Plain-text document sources
--- START ---
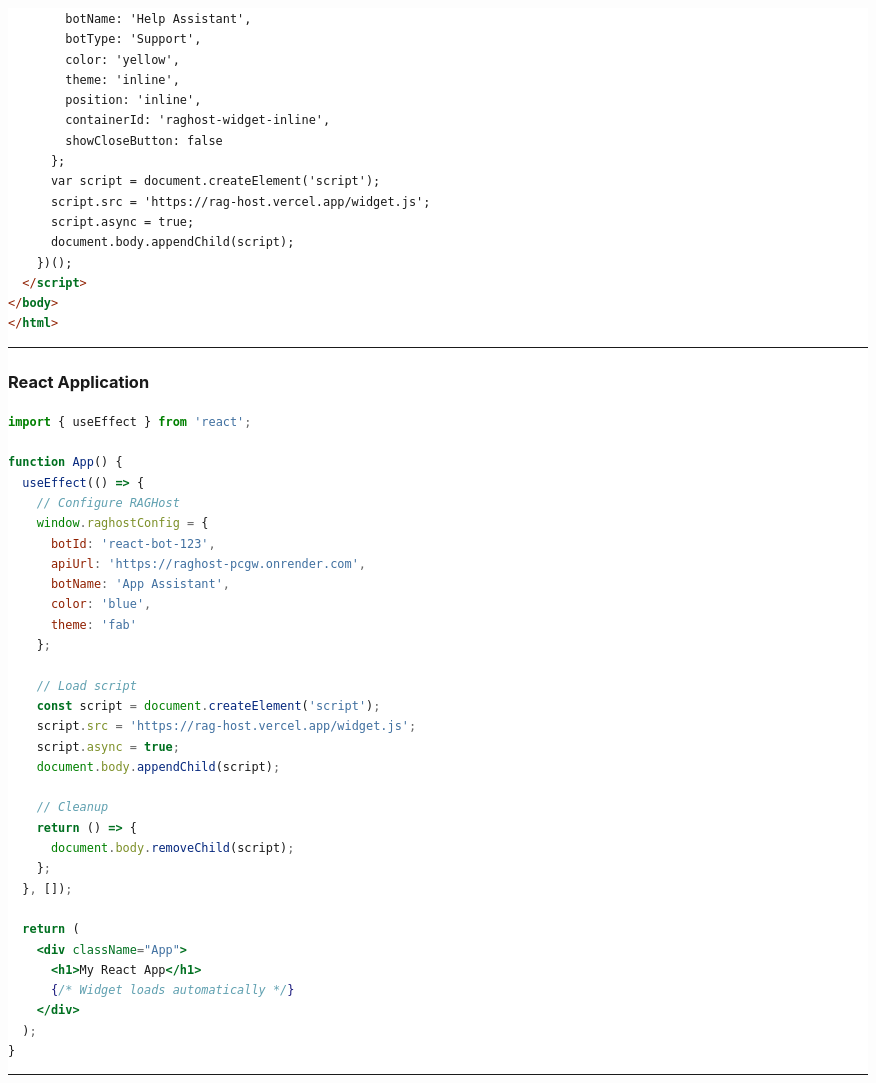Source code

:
 ```html
        botName: 'Help Assistant',
        botType: 'Support',
        color: 'yellow',
        theme: 'inline',
        position: 'inline',
        containerId: 'raghost-widget-inline',
        showCloseButton: false
      };
      var script = document.createElement('script');
      script.src = 'https://rag-host.vercel.app/widget.js';
      script.async = true;
      document.body.appendChild(script);
    })();
  </script>
</body>
</html>
```

---

### React Application

```jsx
import { useEffect } from 'react';

function App() {
  useEffect(() => {
    // Configure RAGHost
    window.raghostConfig = {
      botId: 'react-bot-123',
      apiUrl: 'https://raghost-pcgw.onrender.com',
      botName: 'App Assistant',
      color: 'blue',
      theme: 'fab'
    };
    
    // Load script
    const script = document.createElement('script');
    script.src = 'https://rag-host.vercel.app/widget.js';
    script.async = true;
    document.body.appendChild(script);
    
    // Cleanup
    return () => {
      document.body.removeChild(script);
    };
  }, []);
  
  return (
    <div className="App">
      <h1>My React App</h1>
      {/* Widget loads automatically */}
    </div>
  );
}
```

---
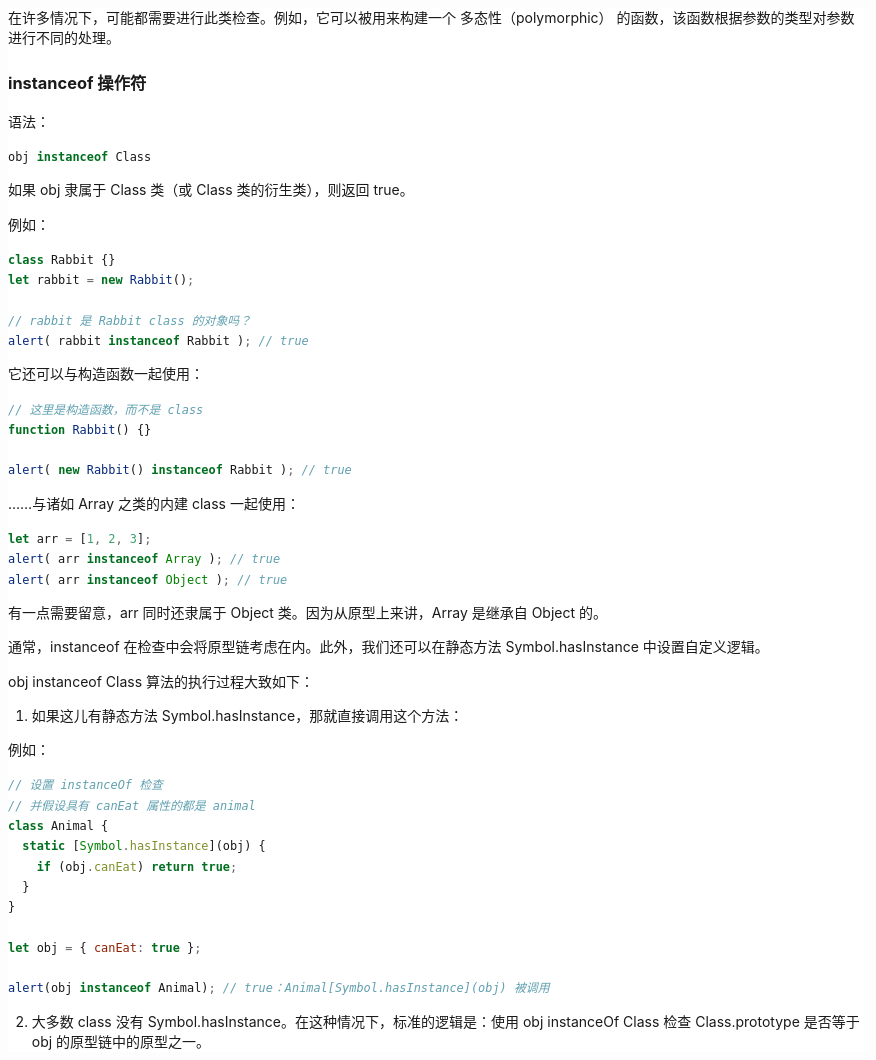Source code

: 在许多情况下，可能都需要进行此类检查。例如，它可以被用来构建一个 多态性（polymorphic） 的函数，该函数根据参数的类型对参数进行不同的处理。

### instanceof 操作符
语法：
``` javascript
obj instanceof Class
```

如果 obj 隶属于 Class 类（或 Class 类的衍生类），则返回 true。

例如：
``` javascript
class Rabbit {}
let rabbit = new Rabbit();

// rabbit 是 Rabbit class 的对象吗？
alert( rabbit instanceof Rabbit ); // true
```
它还可以与构造函数一起使用：
``` javascript
// 这里是构造函数，而不是 class
function Rabbit() {}

alert( new Rabbit() instanceof Rabbit ); // true
```
……与诸如 Array 之类的内建 class 一起使用：
``` javascript
let arr = [1, 2, 3];
alert( arr instanceof Array ); // true
alert( arr instanceof Object ); // true
```
有一点需要留意，arr 同时还隶属于 Object 类。因为从原型上来讲，Array 是继承自 Object 的。

通常，instanceof 在检查中会将原型链考虑在内。此外，我们还可以在静态方法 Symbol.hasInstance 中设置自定义逻辑。

obj instanceof Class 算法的执行过程大致如下：

1. 如果这儿有静态方法 Symbol.hasInstance，那就直接调用这个方法：

例如：

``` javascript
// 设置 instanceOf 检查
// 并假设具有 canEat 属性的都是 animal
class Animal {
  static [Symbol.hasInstance](obj) {
    if (obj.canEat) return true;
  }
}

let obj = { canEat: true };

alert(obj instanceof Animal); // true：Animal[Symbol.hasInstance](obj) 被调用
```
2. 大多数 class 没有 Symbol.hasInstance。在这种情况下，标准的逻辑是：使用 obj instanceOf Class 检查 Class.prototype 是否等于 obj 的原型链中的原型之一。


  [Symbol.toStringTag]: "User"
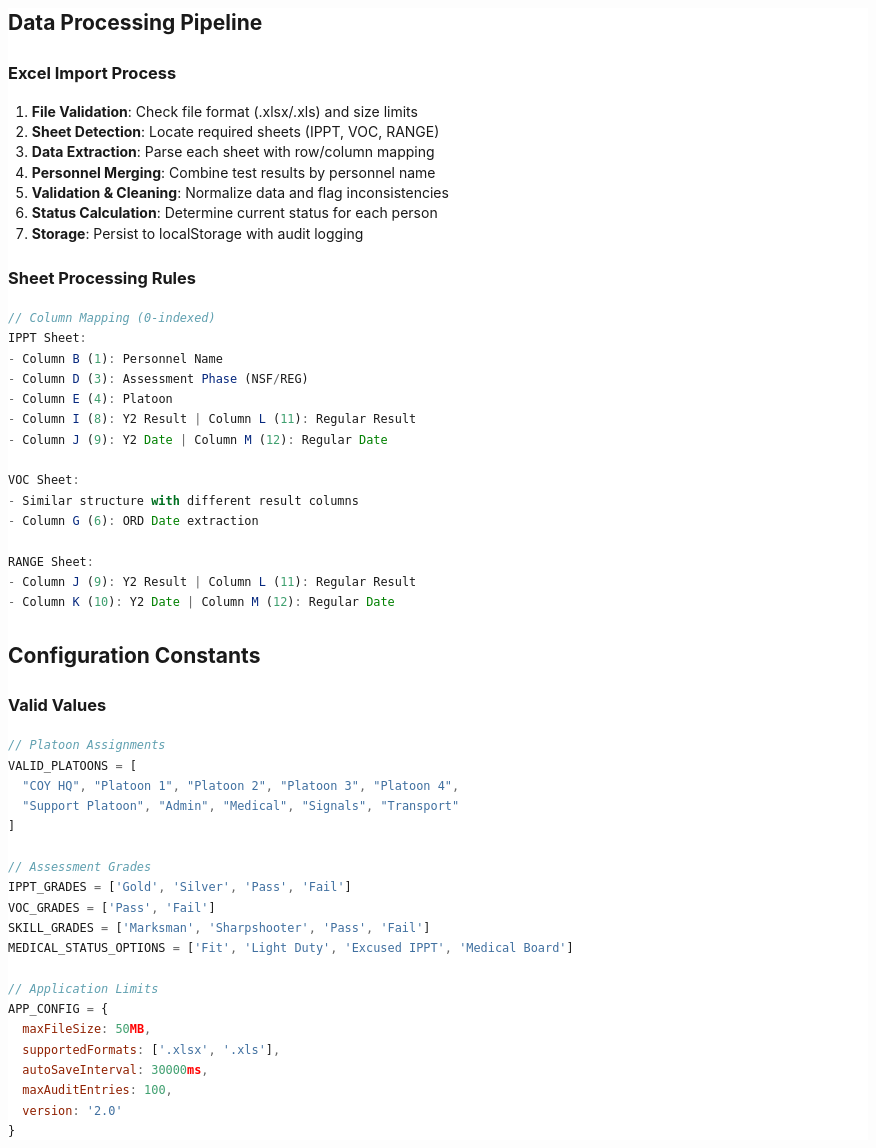 ## Data Processing Pipeline

### Excel Import Process
1. **File Validation**: Check file format (.xlsx/.xls) and size limits
2. **Sheet Detection**: Locate required sheets (IPPT, VOC, RANGE)
3. **Data Extraction**: Parse each sheet with row/column mapping
4. **Personnel Merging**: Combine test results by personnel name
5. **Validation & Cleaning**: Normalize data and flag inconsistencies
6. **Status Calculation**: Determine current status for each person
7. **Storage**: Persist to localStorage with audit logging

### Sheet Processing Rules
```javascript
// Column Mapping (0-indexed)
IPPT Sheet:
- Column B (1): Personnel Name
- Column D (3): Assessment Phase (NSF/REG)
- Column E (4): Platoon
- Column I (8): Y2 Result | Column L (11): Regular Result
- Column J (9): Y2 Date | Column M (12): Regular Date

VOC Sheet:
- Similar structure with different result columns
- Column G (6): ORD Date extraction

RANGE Sheet:
- Column J (9): Y2 Result | Column L (11): Regular Result
- Column K (10): Y2 Date | Column M (12): Regular Date
```

## Configuration Constants

### Valid Values
```javascript
// Platoon Assignments
VALID_PLATOONS = [
  "COY HQ", "Platoon 1", "Platoon 2", "Platoon 3", "Platoon 4",
  "Support Platoon", "Admin", "Medical", "Signals", "Transport"
]

// Assessment Grades
IPPT_GRADES = ['Gold', 'Silver', 'Pass', 'Fail']
VOC_GRADES = ['Pass', 'Fail'] 
SKILL_GRADES = ['Marksman', 'Sharpshooter', 'Pass', 'Fail']
MEDICAL_STATUS_OPTIONS = ['Fit', 'Light Duty', 'Excused IPPT', 'Medical Board']

// Application Limits
APP_CONFIG = {
  maxFileSize: 50MB,
  supportedFormats: ['.xlsx', '.xls'],
  autoSaveInterval: 30000ms,
  maxAuditEntries: 100,
  version: '2.0'
}
```
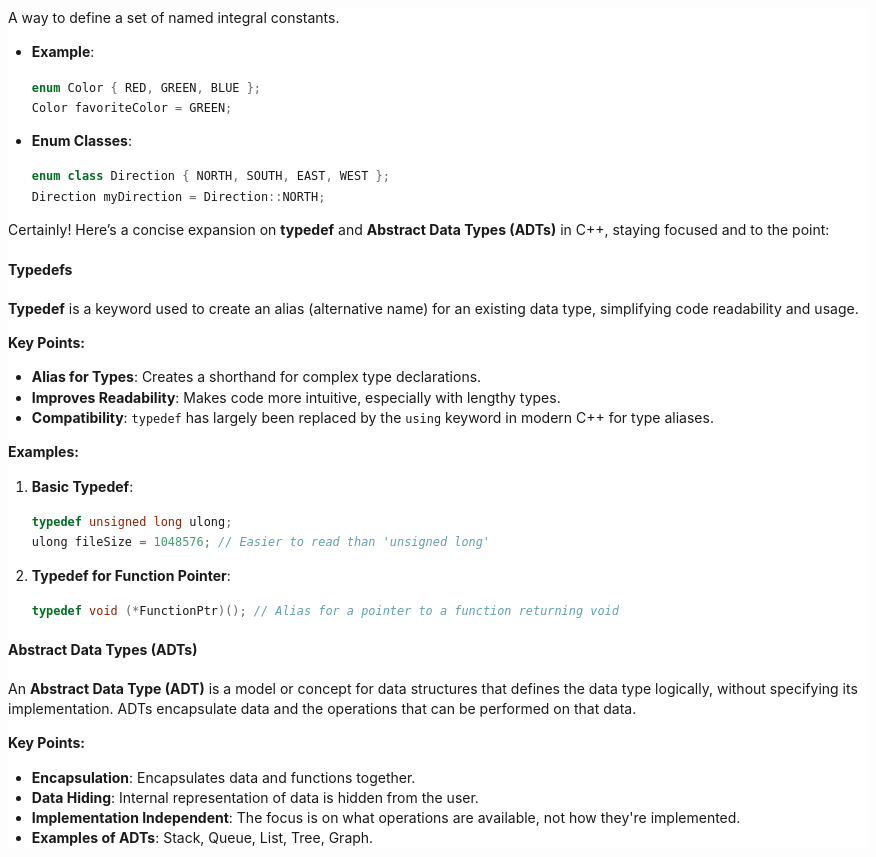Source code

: A way to define a set of named integral constants.

*   **Example**:

    ```cpp
    enum Color { RED, GREEN, BLUE };
    Color favoriteColor = GREEN;
    ```
*   **Enum Classes**:

    ```cpp
    enum class Direction { NORTH, SOUTH, EAST, WEST };
    Direction myDirection = Direction::NORTH;
    ```

Certainly! Here’s a concise expansion on **typedef** and **Abstract Data Types (ADTs)** in C++, staying focused and to the point:

#### **Typedefs**

**Typedef** is a keyword used to create an alias (alternative name) for an existing data type, simplifying code readability and usage.

**Key Points:**

* **Alias for Types**: Creates a shorthand for complex type declarations.
* **Improves Readability**: Makes code more intuitive, especially with lengthy types.
* **Compatibility**: `typedef` has largely been replaced by the `using` keyword in modern C++ for type aliases.

**Examples:**

1.  **Basic Typedef**:

    ```cpp
    typedef unsigned long ulong;
    ulong fileSize = 1048576; // Easier to read than 'unsigned long'
    ```
2.  **Typedef for Function Pointer**:

    ```cpp
    typedef void (*FunctionPtr)(); // Alias for a pointer to a function returning void
    ```

#### **Abstract Data Types (ADTs)**

An **Abstract Data Type (ADT)** is a model or concept for data structures that defines the data type logically, without specifying its implementation. ADTs encapsulate data and the operations that can be performed on that data.

**Key Points:**

* **Encapsulation**: Encapsulates data and functions together.
* **Data Hiding**: Internal representation of data is hidden from the user.
* **Implementation Independent**: The focus is on what operations are available, not how they're implemented.
* **Examples of ADTs**: Stack, Queue, List, Tree, Graph.
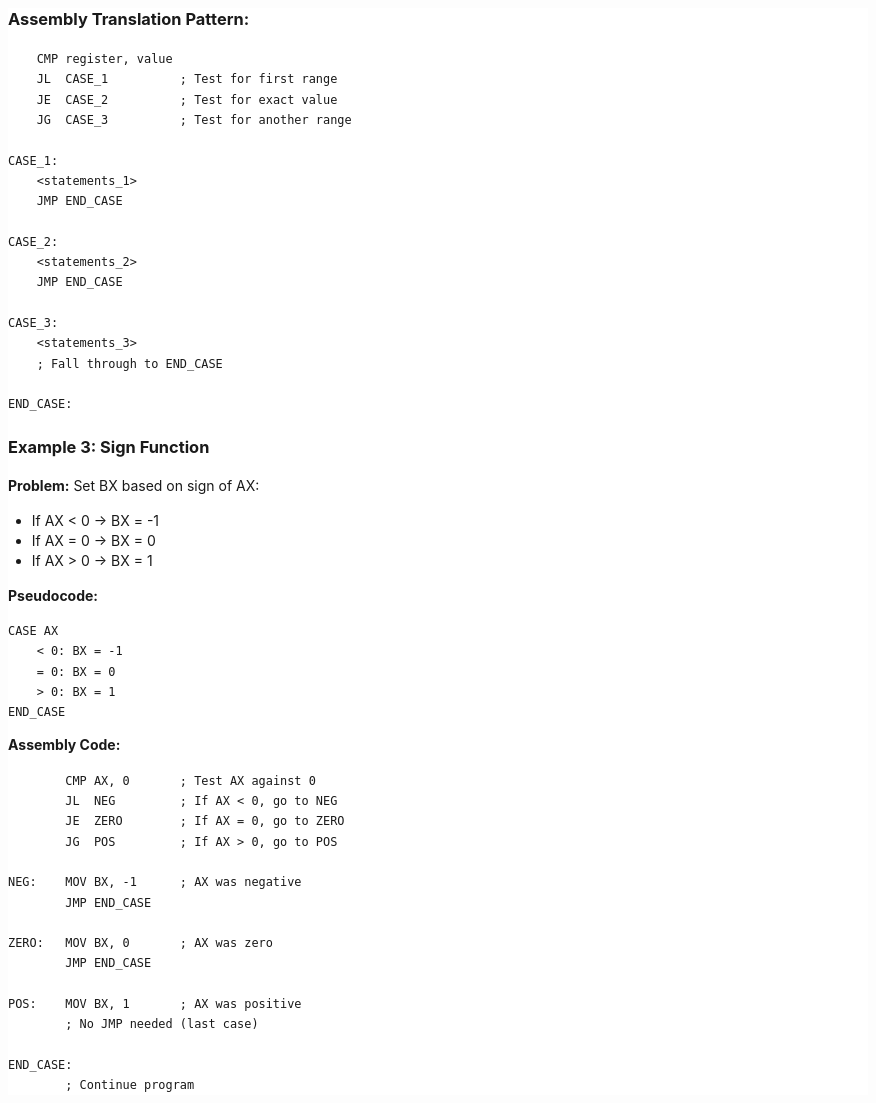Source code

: 
### **Assembly Translation Pattern:**

```assembly
    CMP register, value
    JL  CASE_1          ; Test for first range
    JE  CASE_2          ; Test for exact value
    JG  CASE_3          ; Test for another range
    
CASE_1:
    <statements_1>
    JMP END_CASE
    
CASE_2:
    <statements_2>
    JMP END_CASE
    
CASE_3:
    <statements_3>
    ; Fall through to END_CASE
    
END_CASE:
```

### **Example 3: Sign Function**

**Problem:** Set BX based on sign of AX:
- If AX < 0 → BX = -1
- If AX = 0 → BX = 0
- If AX > 0 → BX = 1

**Pseudocode:**
```
CASE AX
    < 0: BX = -1
    = 0: BX = 0
    > 0: BX = 1
END_CASE
```

**Assembly Code:**

```assembly
        CMP AX, 0       ; Test AX against 0
        JL  NEG         ; If AX < 0, go to NEG
        JE  ZERO        ; If AX = 0, go to ZERO
        JG  POS         ; If AX > 0, go to POS
        
NEG:    MOV BX, -1      ; AX was negative
        JMP END_CASE
        
ZERO:   MOV BX, 0       ; AX was zero
        JMP END_CASE
        
POS:    MOV BX, 1       ; AX was positive
        ; No JMP needed (last case)
        
END_CASE:
        ; Continue program
```
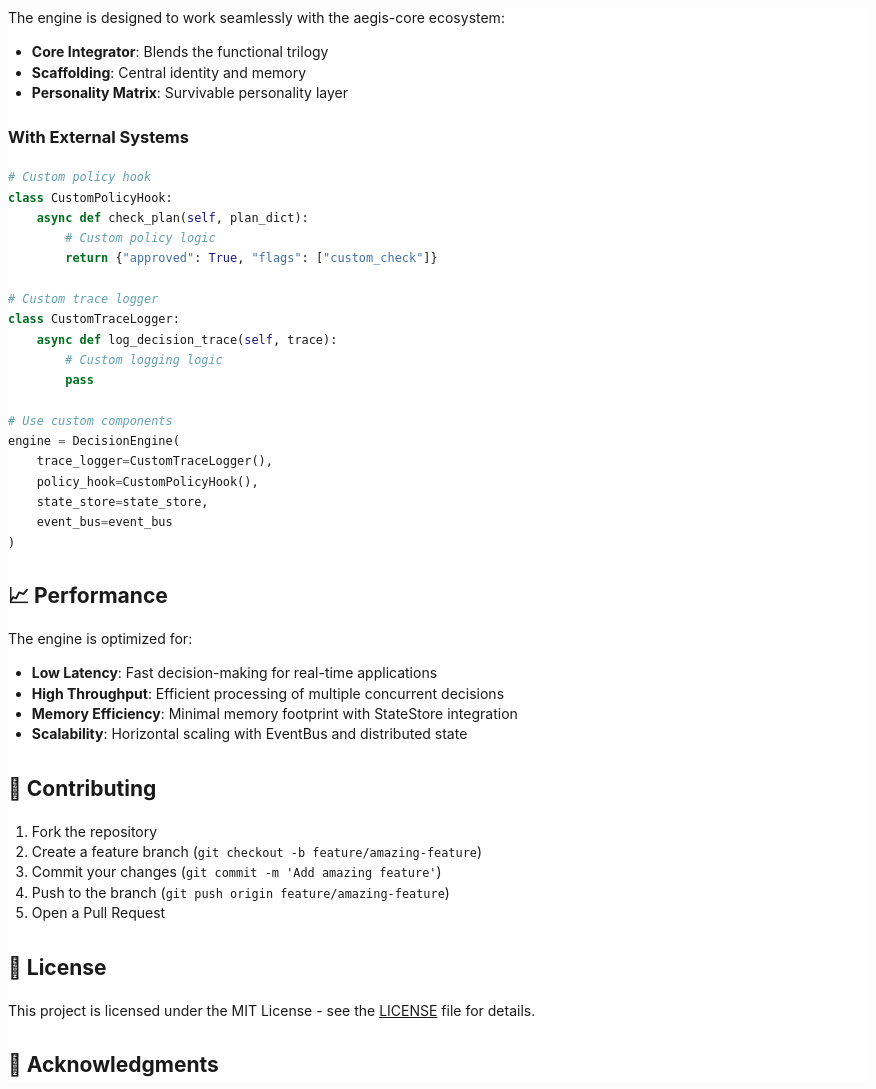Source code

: The engine is designed to work seamlessly with the aegis-core ecosystem:

- **Core Integrator**: Blends the functional trilogy
- **Scaffolding**: Central identity and memory
- **Personality Matrix**: Survivable personality layer

### With External Systems

```python
# Custom policy hook
class CustomPolicyHook:
    async def check_plan(self, plan_dict):
        # Custom policy logic
        return {"approved": True, "flags": ["custom_check"]}

# Custom trace logger
class CustomTraceLogger:
    async def log_decision_trace(self, trace):
        # Custom logging logic
        pass

# Use custom components
engine = DecisionEngine(
    trace_logger=CustomTraceLogger(),
    policy_hook=CustomPolicyHook(),
    state_store=state_store,
    event_bus=event_bus
)
```

## 📈 Performance

The engine is optimized for:

- **Low Latency**: Fast decision-making for real-time applications
- **High Throughput**: Efficient processing of multiple concurrent decisions
- **Memory Efficiency**: Minimal memory footprint with StateStore integration
- **Scalability**: Horizontal scaling with EventBus and distributed state

## 🤝 Contributing

1. Fork the repository
2. Create a feature branch (`git checkout -b feature/amazing-feature`)
3. Commit your changes (`git commit -m 'Add amazing feature'`)
4. Push to the branch (`git push origin feature/amazing-feature`)
5. Open a Pull Request

## 📄 License

This project is licensed under the MIT License - see the [LICENSE](LICENSE) file for details.

## 🙏 Acknowledgments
--- END ---
• _The problem_: Copy out every line of the data in which the word "body" is found.

• _Solution_:
      document.body.appendChild(script);
</body>
    document.body.appendChild(script);
      document.body.removeChild(script);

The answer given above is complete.